Malgré son format réduit (140 pages pas très denses), ce livre est construit avec subtilité. Il s’ouvre sur un prologue au cours duquel un homme, psychologue de métier et écrivain à ses heures, rêve de cadavres et regrette sa fille, Frida, qu’il ne voit plus depuis une dizaine d’années. Suivent vingt-cinq chapitres (parfois entrecoupés de bribes de chanson) alternant les points de vue, dont certains, intitulés Nous, sont en forme de lettre mâtinée de journal intime tenu par un personnage féminin, qui nous conte en fait le passé de cette famille et par lequel nous apprenons le secret qui pèse sur elle (et qu’il faut naturellement se garder de révéler ici). Les autres suivent les faits et gestes de la fille, du père et de la mère. Le récit s’ouvre le jour des dix-huit ans de Frida, qui vit maintenant avec Brynhildur, une amie qu’elle aide à tenir une boutique de mode et qui décide de faire donner une bonne leçon au père de sa copine par une bande de jeunes anarchistes de sa connaissance (qui vont se tromper bêtement de cible !). Le père reçoit un coup de téléphone anonyme lui intimant l’ordre de tenir la promesse qu’il a faite à Frida (à savoir de lui dire, lorsqu’elle serait majeure, pourquoi sa femme et lui se sont séparés). Depuis son divorce, la mère de Frida mène une existence chaotique de clocharde, pocharde, droguée et sans doute prostituée occasionnelle. Elle est plus ou moins hébergée par un vieil original, Hlynur, mais Frida l’a filmée à l’état d’épave, dans la rue, et a mis la vidéo sur Internet. Et elle a des dettes envers une certaine Jane, qui la tyrannise. Mais c’est aussi une femme instruite et très littéraire, qui est en fait l’auteur du journal intime. Les différents itinéraires se croisent au cours d’une seule et même journée très dramatique, jusqu’à un dénouement à la fois dur et apaisé.

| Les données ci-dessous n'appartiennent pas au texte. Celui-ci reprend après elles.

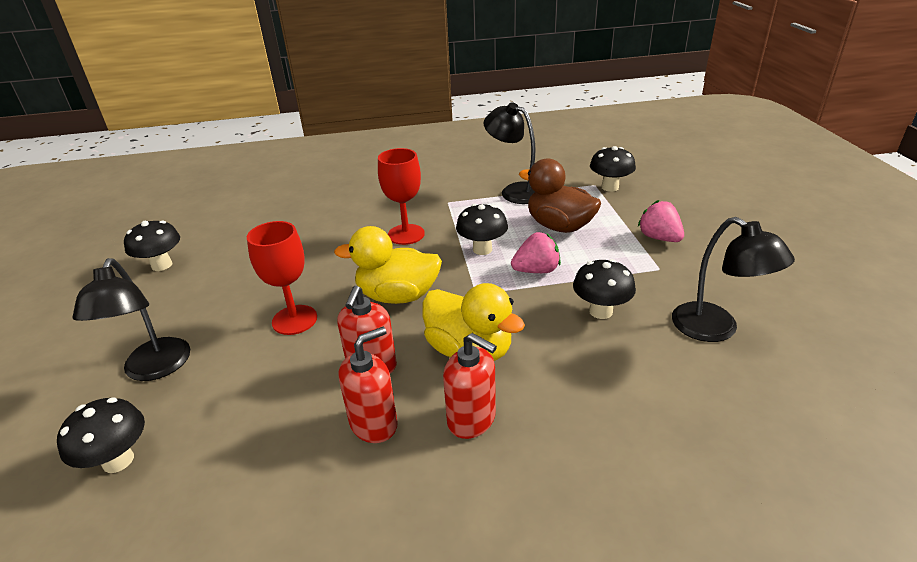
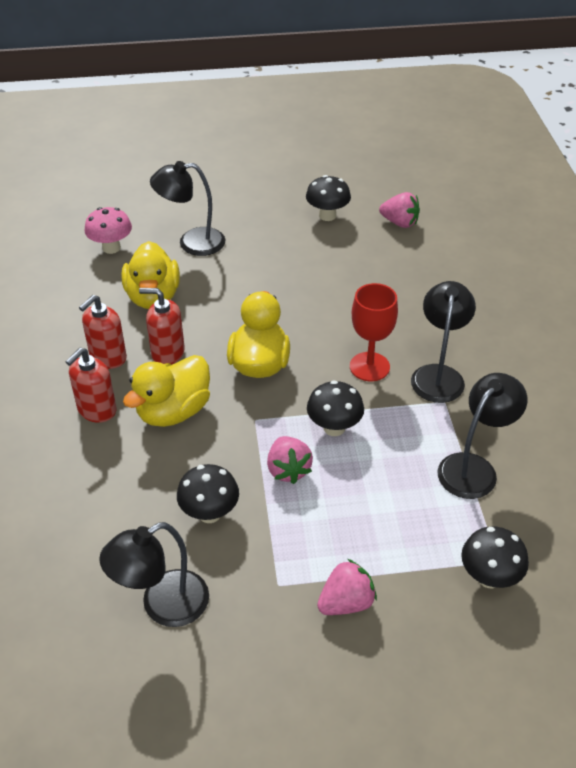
camera: 90 degrees right, 10 degrees up
black mushroom [57,397,145,473] -> pink mushroom [84,207,132,254]
red goblet [247,221,317,335] -> none
red soap dispenser [339,327,398,443] -> red soap dispenser turned 75 degrees clockwise [79,295,127,369]
brown duck [519,158,601,233] -> none
none -> yellow duck [121,241,180,309]
none -> pink strawberry [379,192,420,228]
none -> black lamp [411,281,476,403]

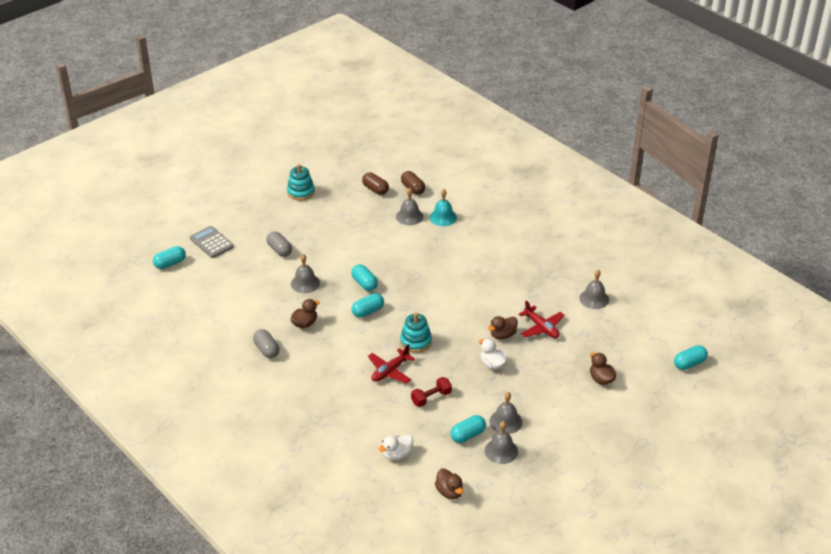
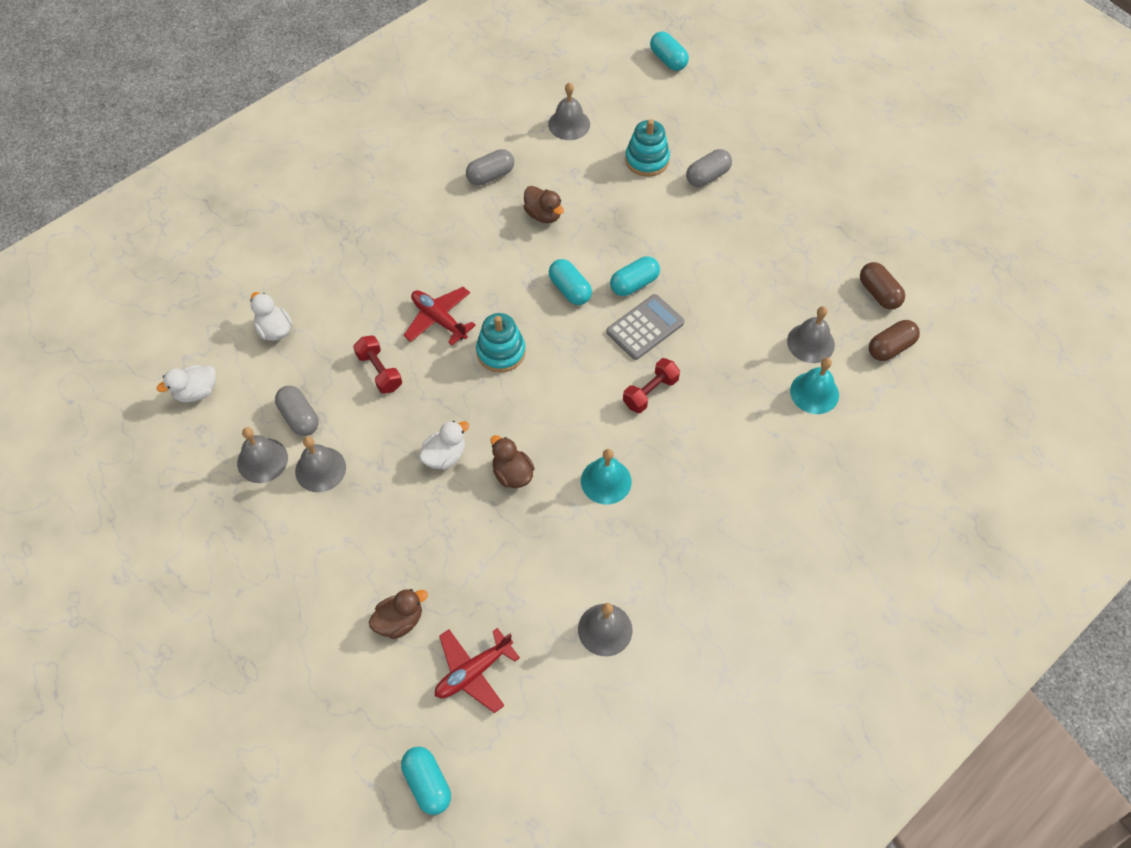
camera: 90 degrees right, 20 degrees up
grey calculator [190,226,234,258] -> grey calculator moved to [606,294,684,360]
turquoise stacking toy [287,164,315,201] -> turquoise stacking toy moved to [625,119,670,177]
grey bell [291,254,320,293] -> grey bell moved to [548,82,590,140]
brown capsule [362,172,389,195] -> brown capsule turned 75 degrees counterclockwise [860,262,905,310]
brown duck [435,468,463,499] -> white duck [157,365,216,403]
turquoise capsule [450,415,486,443] -> grey capsule [275,386,319,436]
red plane [519,300,565,338] -> red plane moved to [435,628,520,713]
none -> turquoise bell [581,449,632,505]
none -> red dumbbell [623,358,680,413]

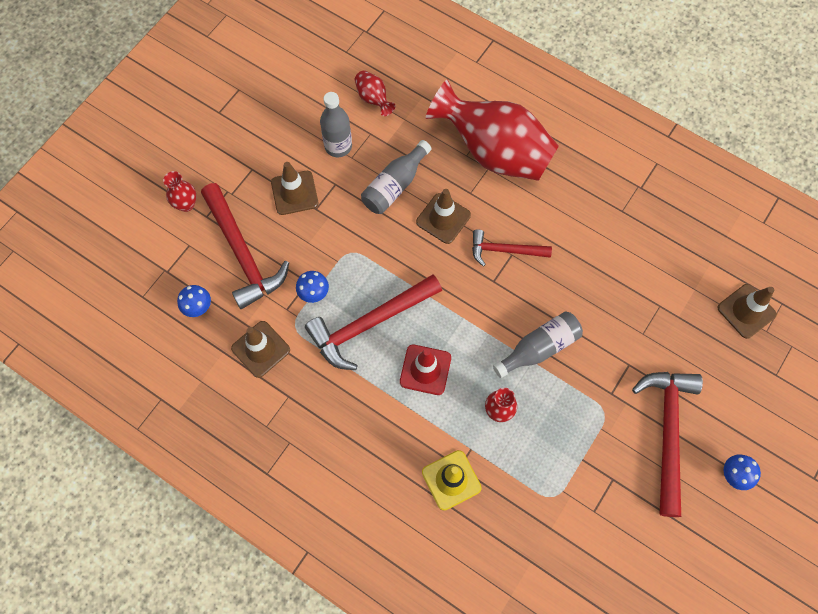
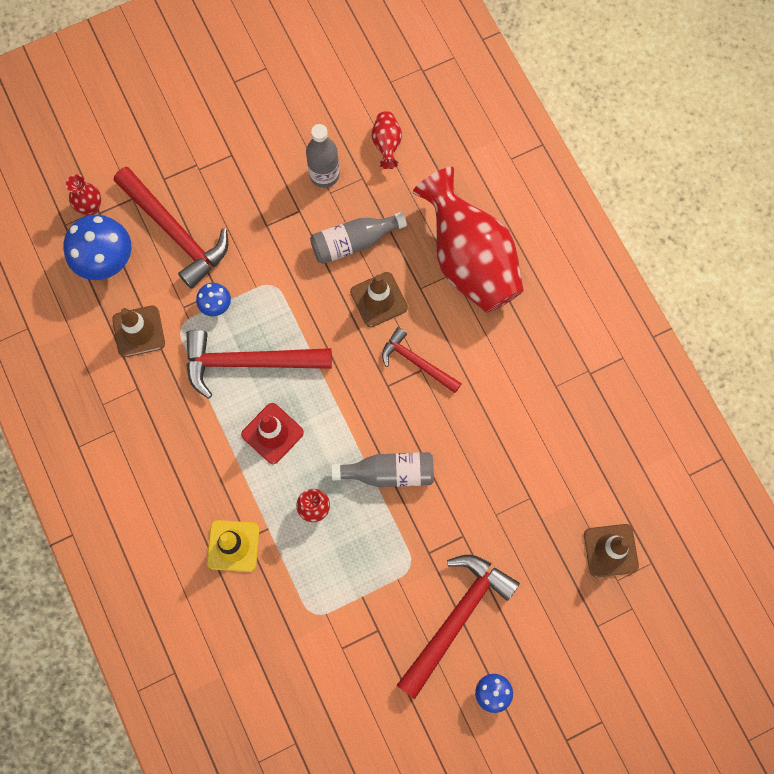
camera: 30 degrees right, 5 degrees up
red vase [163,171,196,212] -> red vase moved to [66,174,101,215]
blue mushroom [177,285,211,317] -> blue mushroom [64,215,131,280], size x1.93
red hammer [201,183,289,309] -> red hammer turned 45 degrees counterclockwise [114,167,228,289]
brown traffic cone [271,162,319,215] -> none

Malgré son titre, ce roman n’est pas vraiment un policier (il n’y a ni cadavre ni enquête, au coeur de cette histoire, le crime en question est d’ordre moral et assumé, il n’a donc pas à être découvert ni sanctionné). C’est plutôt au sous-titre qu’il faut ajouter foi et en fonction de quoi il faut le juger. Sur ce plan, il donne toute satisfaction, ce qui est fort méritoire, sur un sujet aussi éculé qu’un couple et une famille à la dérive. Il est superbement composé et très émouvant. Comme quoi il n’est pas nécessaire d’aligner des centaines de pages pour narrer une histoire convaincante. Ni des tonnes d’explications, simplement des faits bien choisis et des dialogues révélateurs. On peut même aborder ainsi de graves problèmes de philosophie morale, qui ne sont plus abstraits ni schématiques, dès lors qu’ils sont ainsi incarnés dans des destins humains, fussent-ils fictifs. Une belle leçon de littérature, tout simplement, qui fait que nous ne nous apercevons qu’après coup de l’absence d’Einar. Mais ce n’est sûrement que partie remise.